=== DATA EXTRACT ===

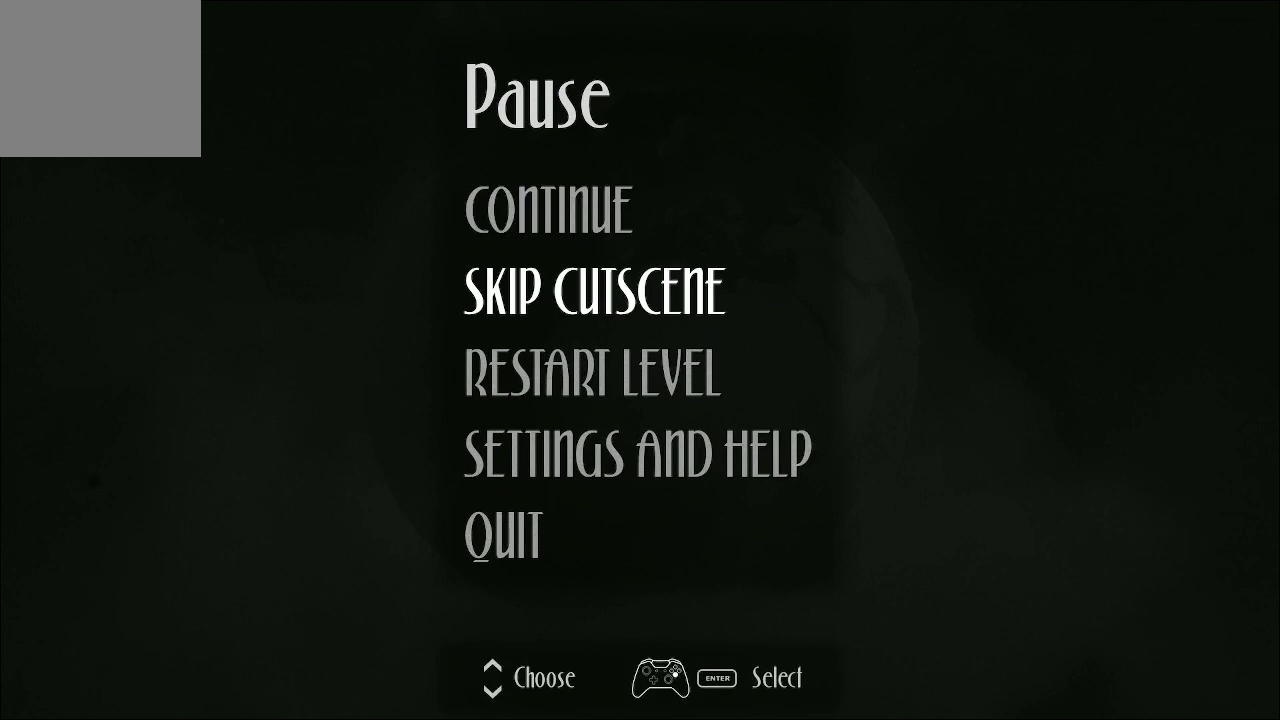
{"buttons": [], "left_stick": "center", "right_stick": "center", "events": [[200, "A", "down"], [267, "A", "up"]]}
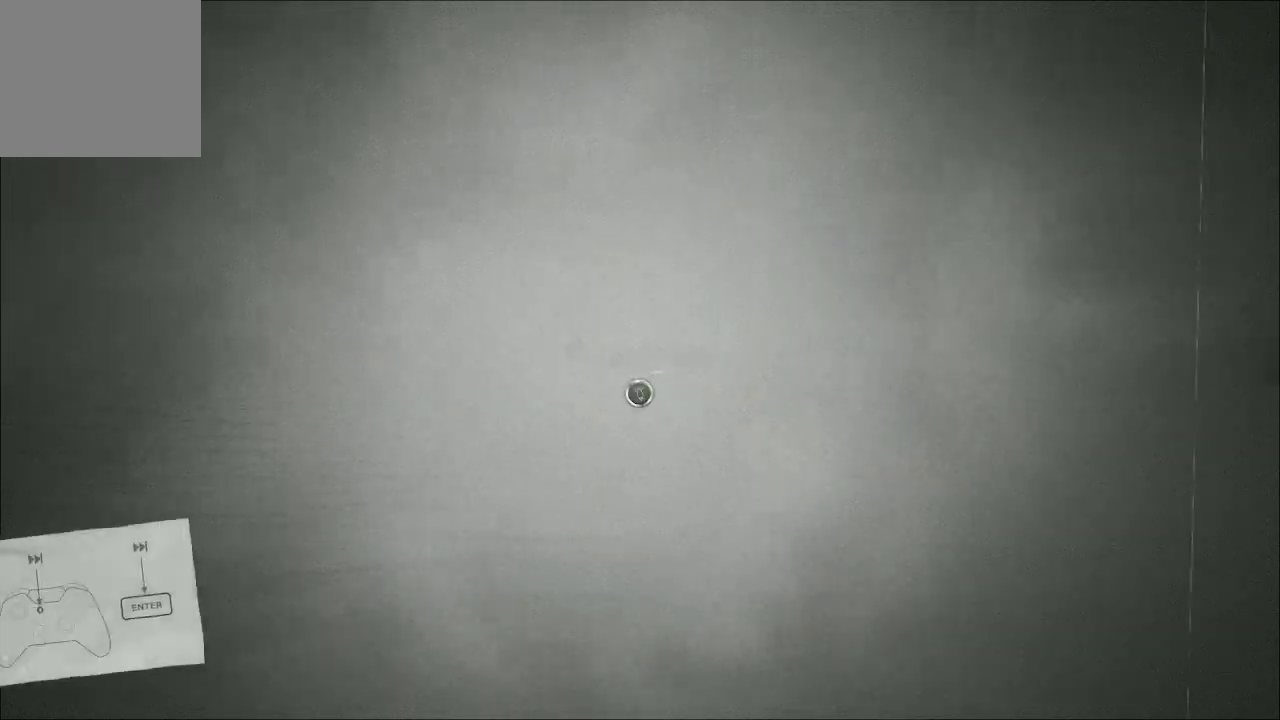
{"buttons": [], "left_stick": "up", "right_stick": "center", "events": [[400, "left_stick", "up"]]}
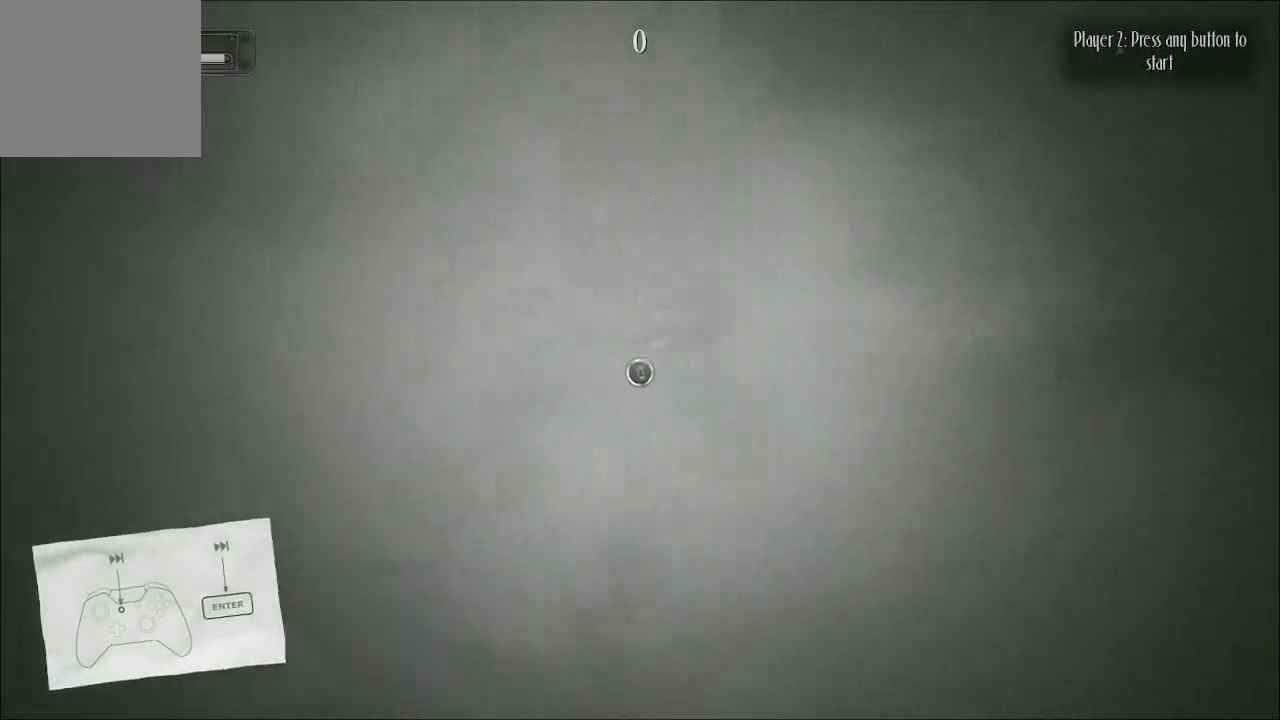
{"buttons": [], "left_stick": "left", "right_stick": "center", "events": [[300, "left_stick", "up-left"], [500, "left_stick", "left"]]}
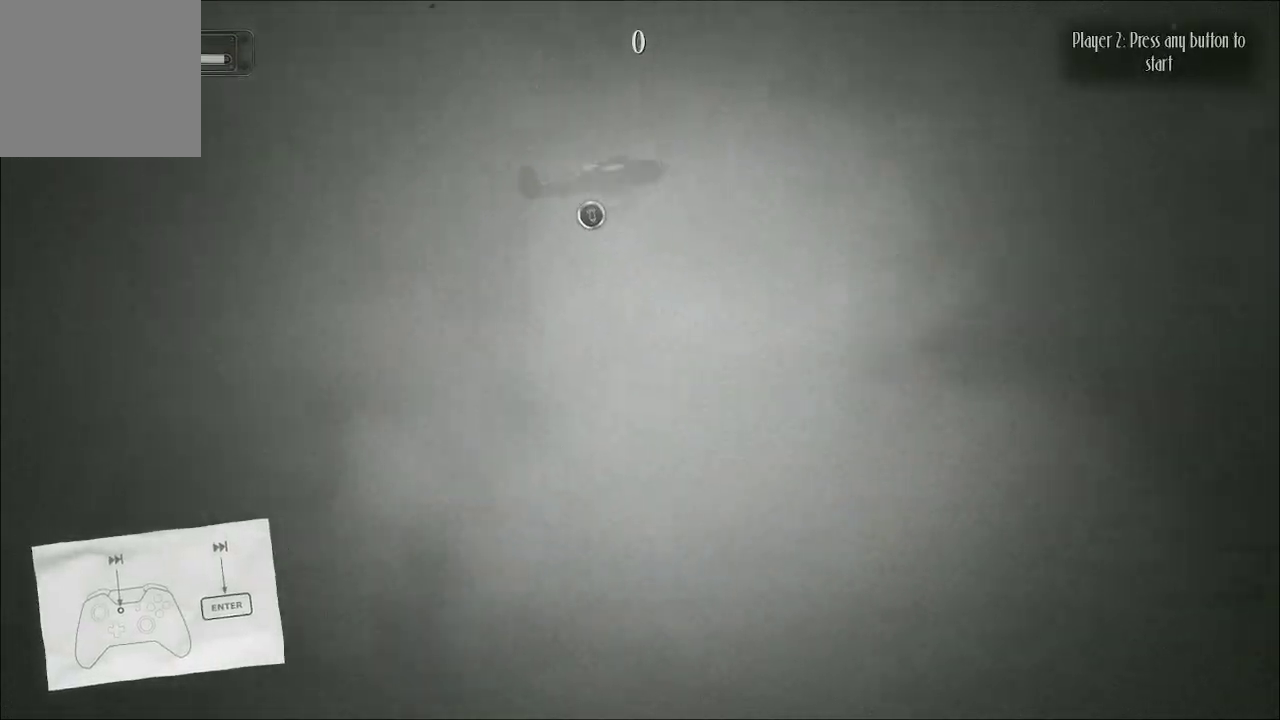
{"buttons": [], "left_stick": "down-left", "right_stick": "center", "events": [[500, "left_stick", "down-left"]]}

===

**PROBLEM DESCRIPTION:** Could you repeat the listing above exactly, omitting its pictures?

**WRITTEN RESPONSE:**
{"buttons": [], "left_stick": "center", "right_stick": "center", "events": [[200, "A", "down"], [267, "A", "up"]]}
{"buttons": [], "left_stick": "up", "right_stick": "center", "events": [[400, "left_stick", "up"]]}
{"buttons": [], "left_stick": "left", "right_stick": "center", "events": [[300, "left_stick", "up-left"], [500, "left_stick", "left"]]}
{"buttons": [], "left_stick": "down-left", "right_stick": "center", "events": [[500, "left_stick", "down-left"]]}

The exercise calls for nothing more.